▸ **Record set**
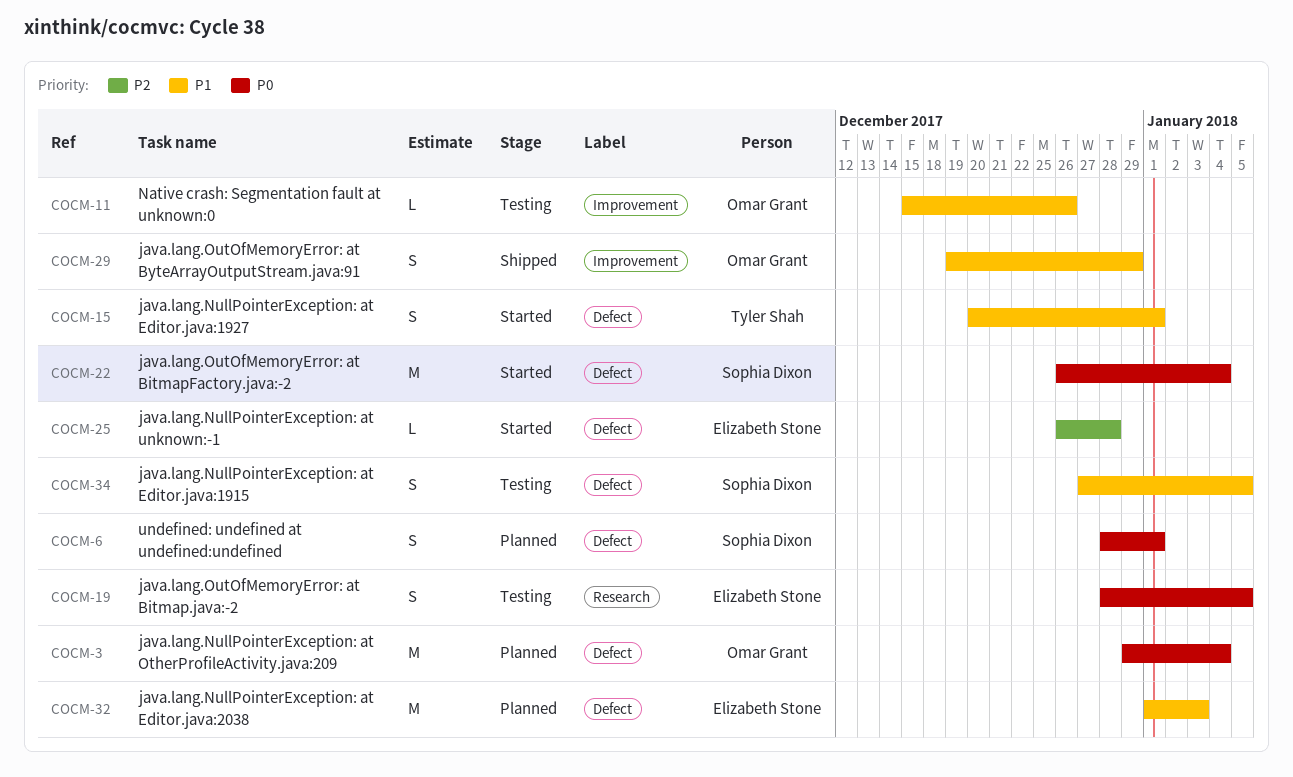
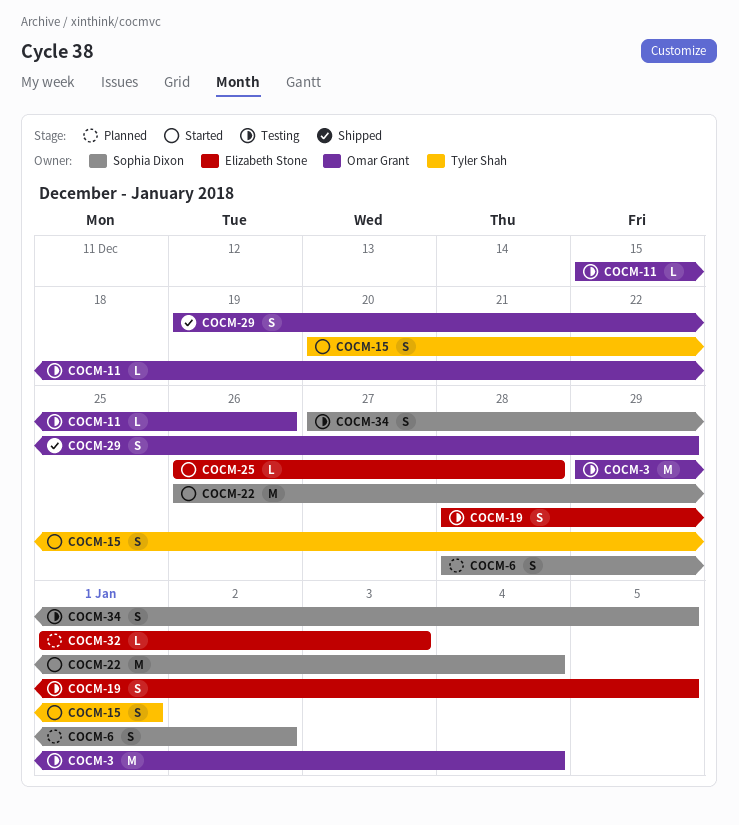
COCM-3, status: Planned -> Testing
COCM-6, due: Jan 1 -> Jan 2
COCM-32, estimate: M -> L

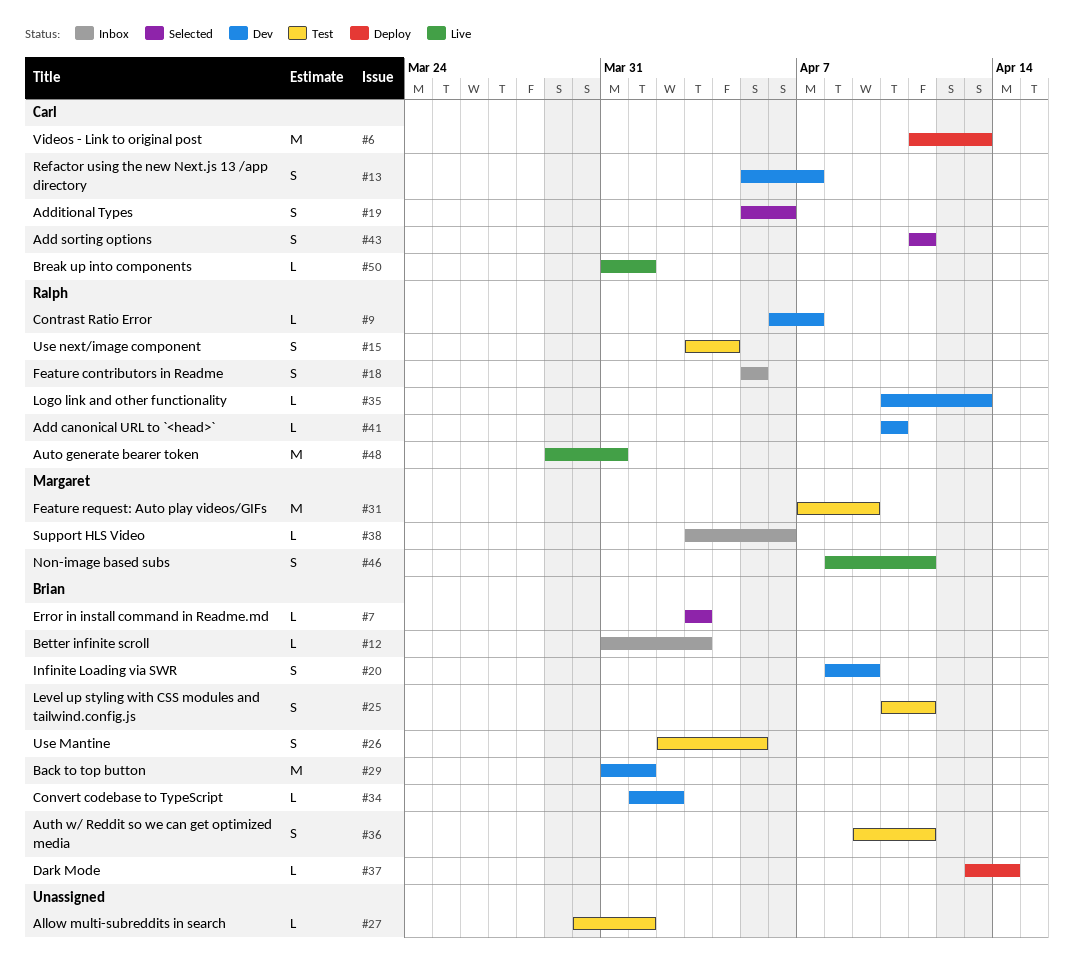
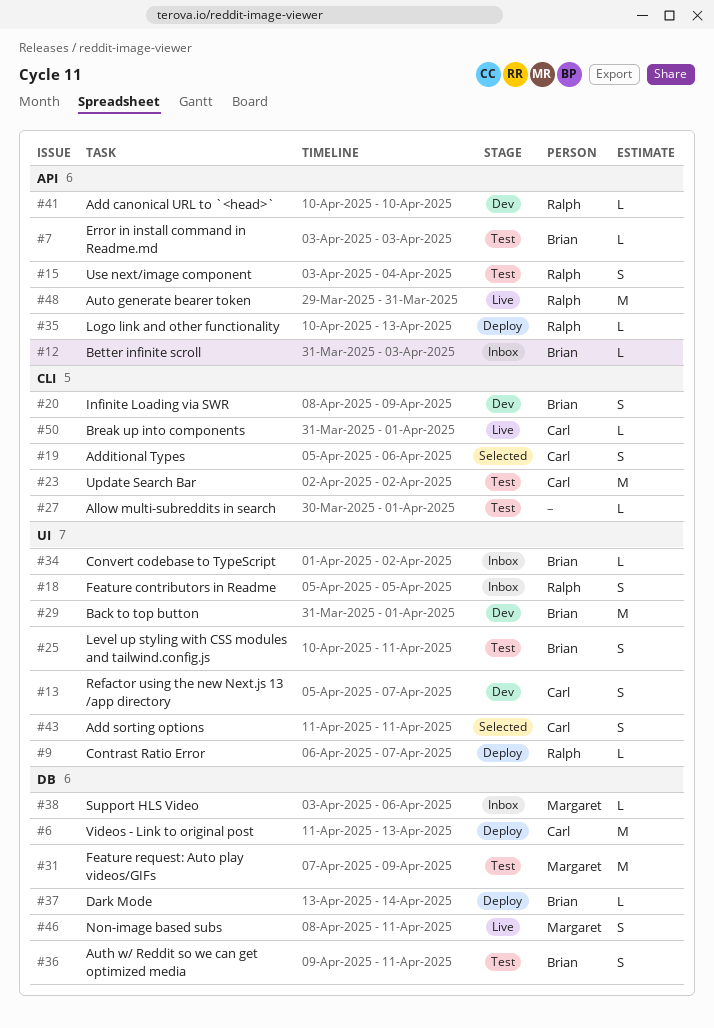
#7, status: Selected -> Test
#9, status: Dev -> Deploy
#23: none -> present
#26: present -> none
#34, status: Dev -> Inbox
#35, status: Dev -> Deploy

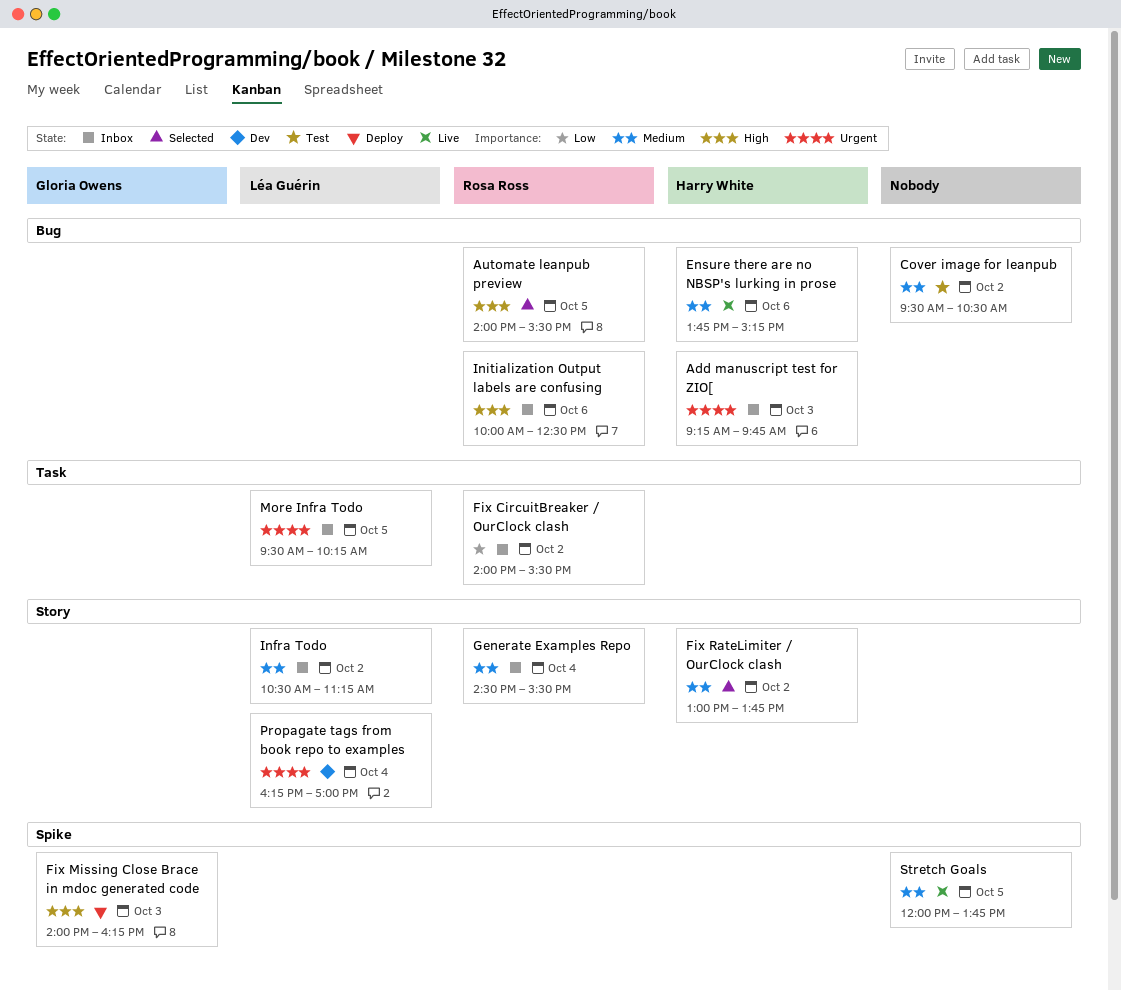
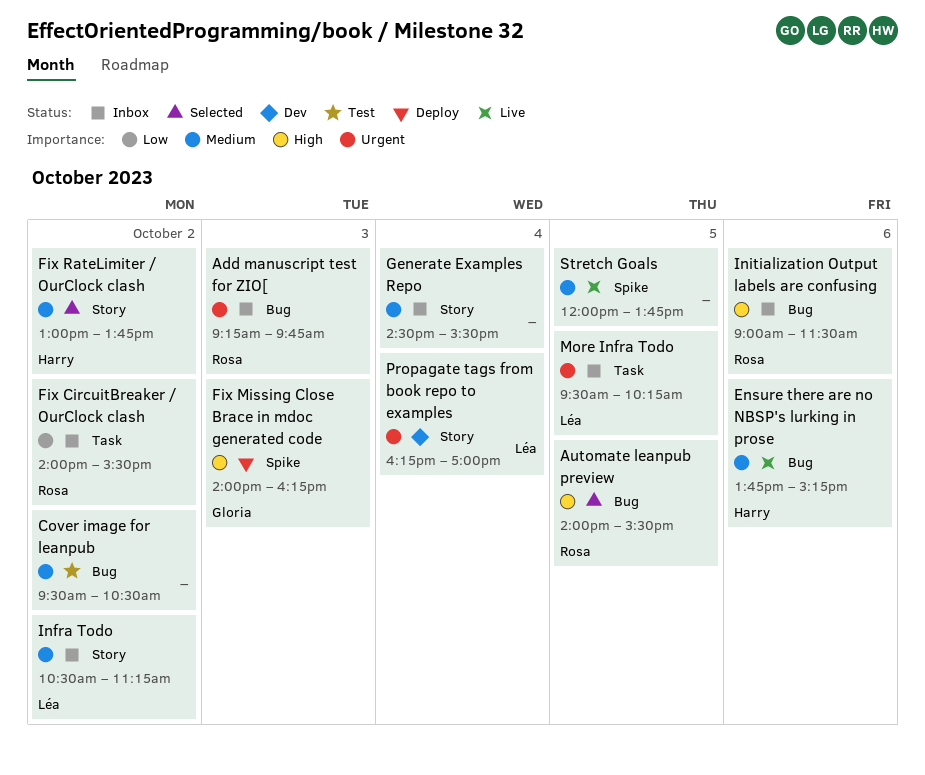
Add manuscript test for ZIO[, owner: Harry White -> Rosa Ross
Generate Examples Repo, owner: Rosa Ross -> none
Initialization Output labels are confusing, begins: 10:00 -> 09:00
Initialization Output labels are confusing, ends: 12:30 -> 11:30

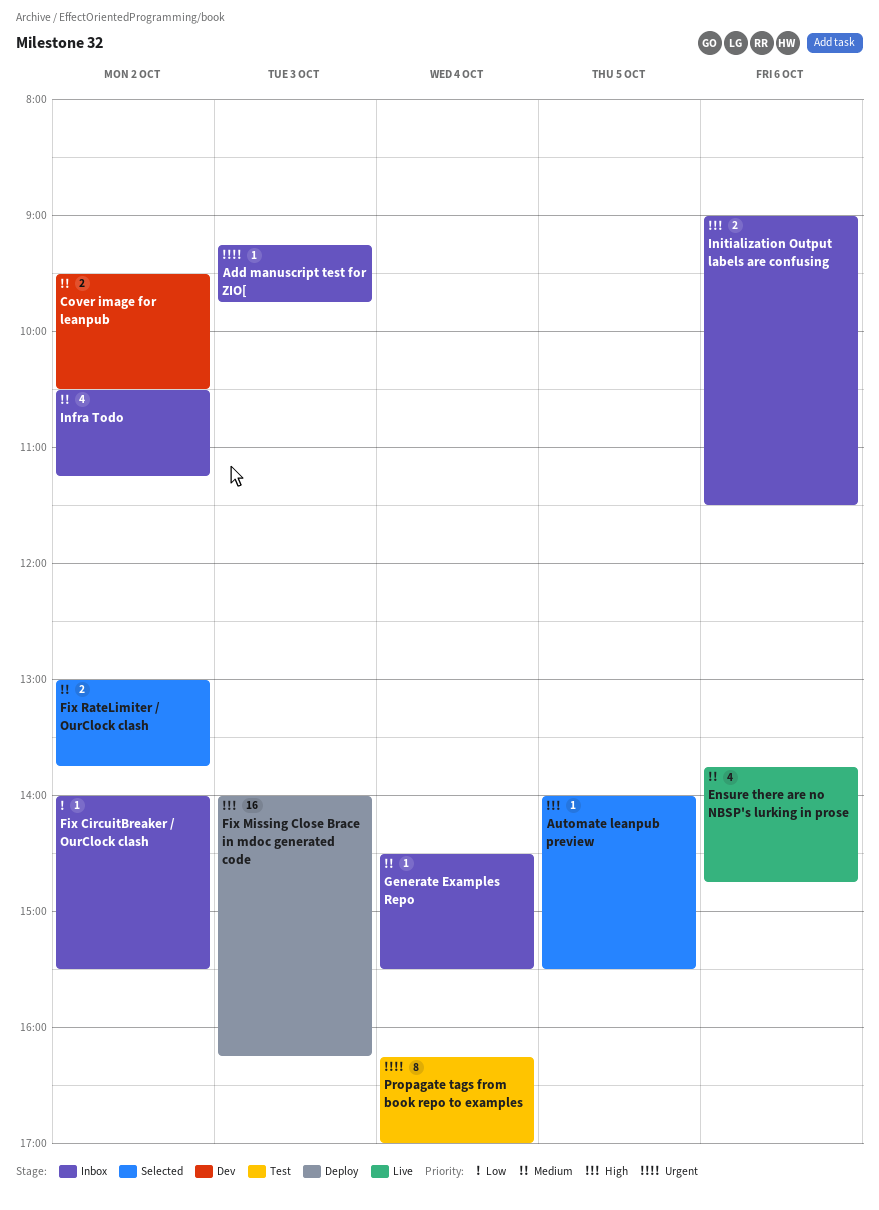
Cover image for leanpub, status: Test -> Dev
Ensure there are no NBSP's lurking in prose, ends: 15:15 -> 14:45
More Infra Todo: present -> none
Propagate tags from book repo to examples, status: Dev -> Test
Stretch Goals: present -> none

▸ **What the task requires**
Skip the pictures. Return exactly the lines from the one containing "COCM-6, due: Jan 1 -> Jan 2" through the end of the data above, both included, and nothing besides.

▸ **Answer below**
COCM-6, due: Jan 1 -> Jan 2
COCM-32, estimate: M -> L

#7, status: Selected -> Test
#9, status: Dev -> Deploy
#23: none -> present
#26: present -> none
#34, status: Dev -> Inbox
#35, status: Dev -> Deploy

Add manuscript test for ZIO[, owner: Harry White -> Rosa Ross
Generate Examples Repo, owner: Rosa Ross -> none
Initialization Output labels are confusing, begins: 10:00 -> 09:00
Initialization Output labels are confusing, ends: 12:30 -> 11:30

Cover image for leanpub, status: Test -> Dev
Ensure there are no NBSP's lurking in prose, ends: 15:15 -> 14:45
More Infra Todo: present -> none
Propagate tags from book repo to examples, status: Dev -> Test
Stretch Goals: present -> none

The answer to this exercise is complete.